*Exercise passage*.
══════════════════════════════
/hands-on-spark

Hands on experience on Apache Spark

Primary LanguageJupyter NotebookMIT LicenseMIT

Installation

  1. Visit Apache Spark Downloads page

    http://spark.apache.org/downloads.html

  2. Select following options

    1. Choose a Spark release: 2.2.x or greater (I'll be using 2.2.1)
    2. Choose a package type: Pre-built for Apache Hadoop 2.7 and later
    3. Download Spark: spark-2.2.1-bin-hadoop2.7.tgz

    Download that tar compressed file to your local machine.

  3. After downloading the compressed file, unzip it to desired location:

    $ tar -xvzf spark-2.2.1-bin-hadoop2.7.tgz -C ~/tools/spark-2.2.1/

  4. Setting up the environment for Spark:

    To set up environment variable:

    Add following lines to your ~/.bashrc

    export SPARK_HOME=/Users/nipunsadvilkar/tools/spark-2.2.1-bin-hadoop2.7
    export PATH=$SPARK_HOME/bin:$PATH

    Make sure you change the path in SPARK_HOME as per your spark software file are located. Reload your ~/.bashrc file using:

    $ source ~/.bashrc
    
  5. That's all! Spark has been set-up. Try running pyspark command to use Spark from Python.
══════════════════════════════
*Entries provided*.
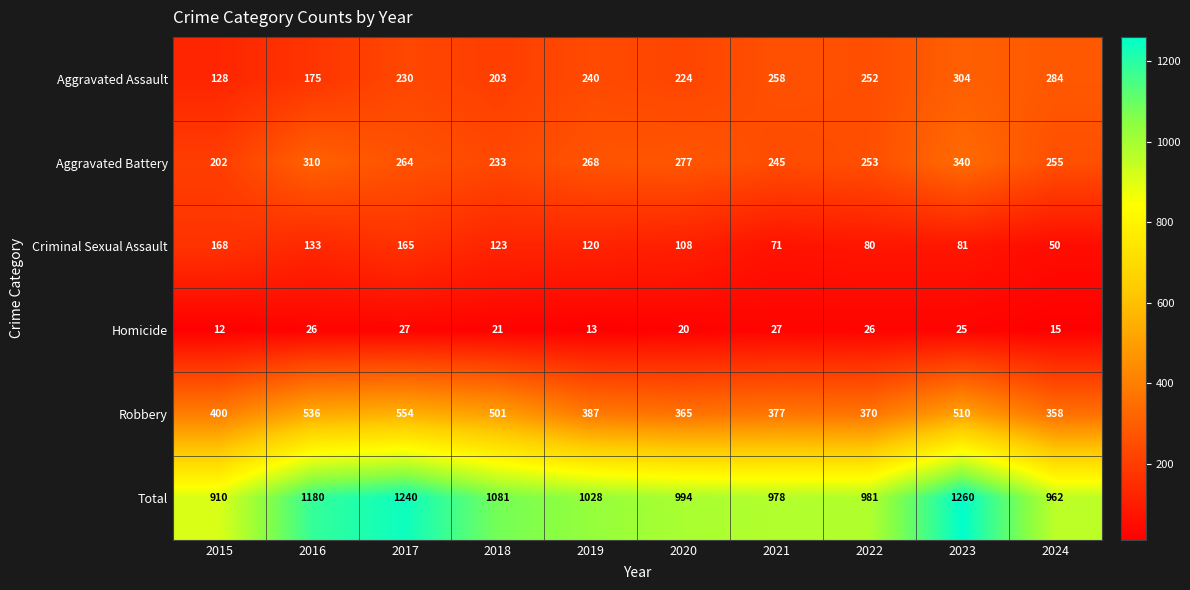

Rank the series at 2020 from highest to lowest value.

Total, Robbery, Aggravated Battery, Aggravated Assault, Criminal Sexual Assault, Homicide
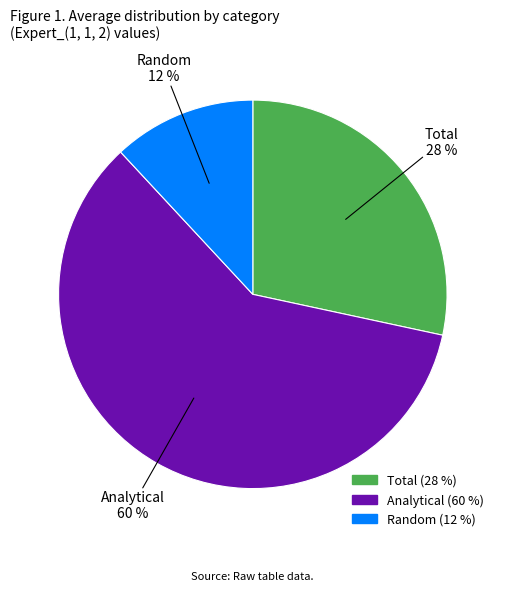

Is the sum of Analytical and Random greater than half?

Yes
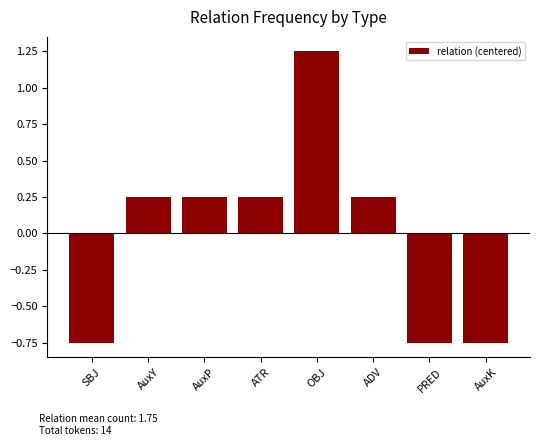

What is the difference between the second highest and second lowest values?

1.0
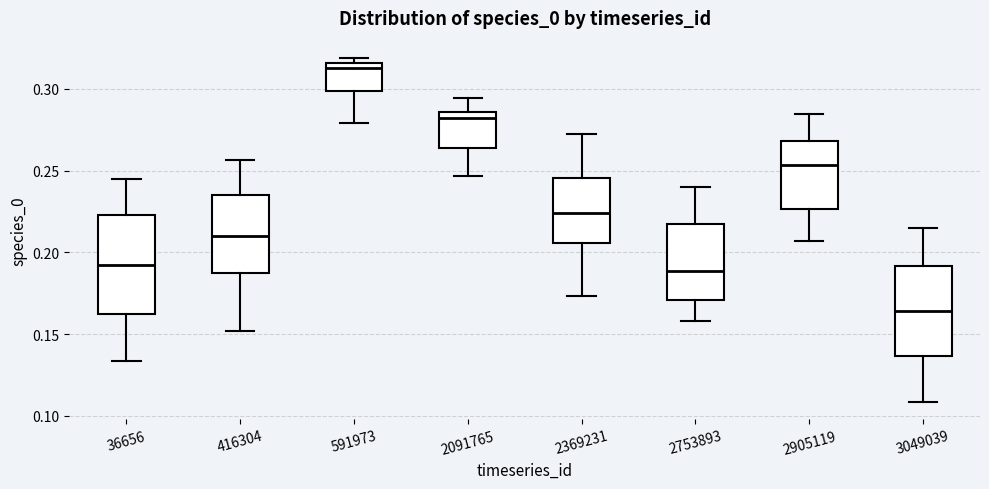

Where does the lower whisker of the box at x = 416304 end on the y-axis? The values are not printed on the chart, so give them approximately, as read against the axis.

0.150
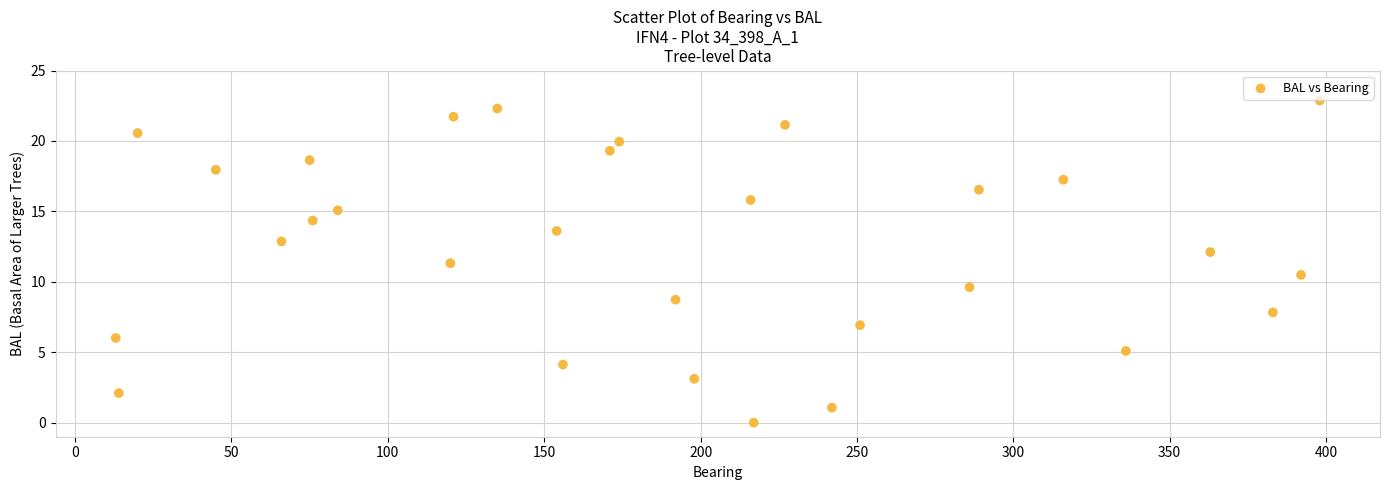

What is the range of Y values (max minus min)?

22.9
══════════════════════════════
*List of tasks*.
1. Which three options does the Spark installation guide say to select on the Apache Spark Downloads page? Give each with the value it specifies.
2. Summarize the Spark installation guide in two sentences.
3. Resume the Spark installation guide after its last sentence.

*Answers to each task*.
1.
1. Choose a Spark release: 2.2.x or greater (the guide uses 2.2.1)
2. Choose a package type: Pre-built for Apache Hadoop 2.7 and later
3. Download Spark: spark-2.2.1-bin-hadoop2.7.tgz

2. The Spark installation guide explains how to download a pre-built Spark release from the Apache Spark Downloads page and extract the compressed file to a chosen location. It then has the reader set SPARK_HOME and PATH in ~/.bashrc, reload that file, and try the pyspark command to use Spark from Python.

3.
Pyspark in Jupyter Notebook

Two methods to do so.

  1. Configure PySpark driver Update PySpark driver environment variables: add these lines to your ~/.bashrc (or ~/.zshrc) file.

    export PYSPARK_DRIVER_PYTHON=jupyter
    export PYSPARK_DRIVER_PYTHON_OPTS='notebook'

    Restart your terminal and launch PySpark again:

    $ pyspark

    Now, this command should start a Jupyter Notebook in your web browser.

  2. Using findspark module

    findSpark package is not specific to Jupyter Notebook, you can use this trick in your favorite IDE too.

    To install findspark:

    $ pip install findspark

    Irrespective of Jupyter notebook/Python script all you need to do to use spark is add following line in your code:

    import findspark
    findspark.init()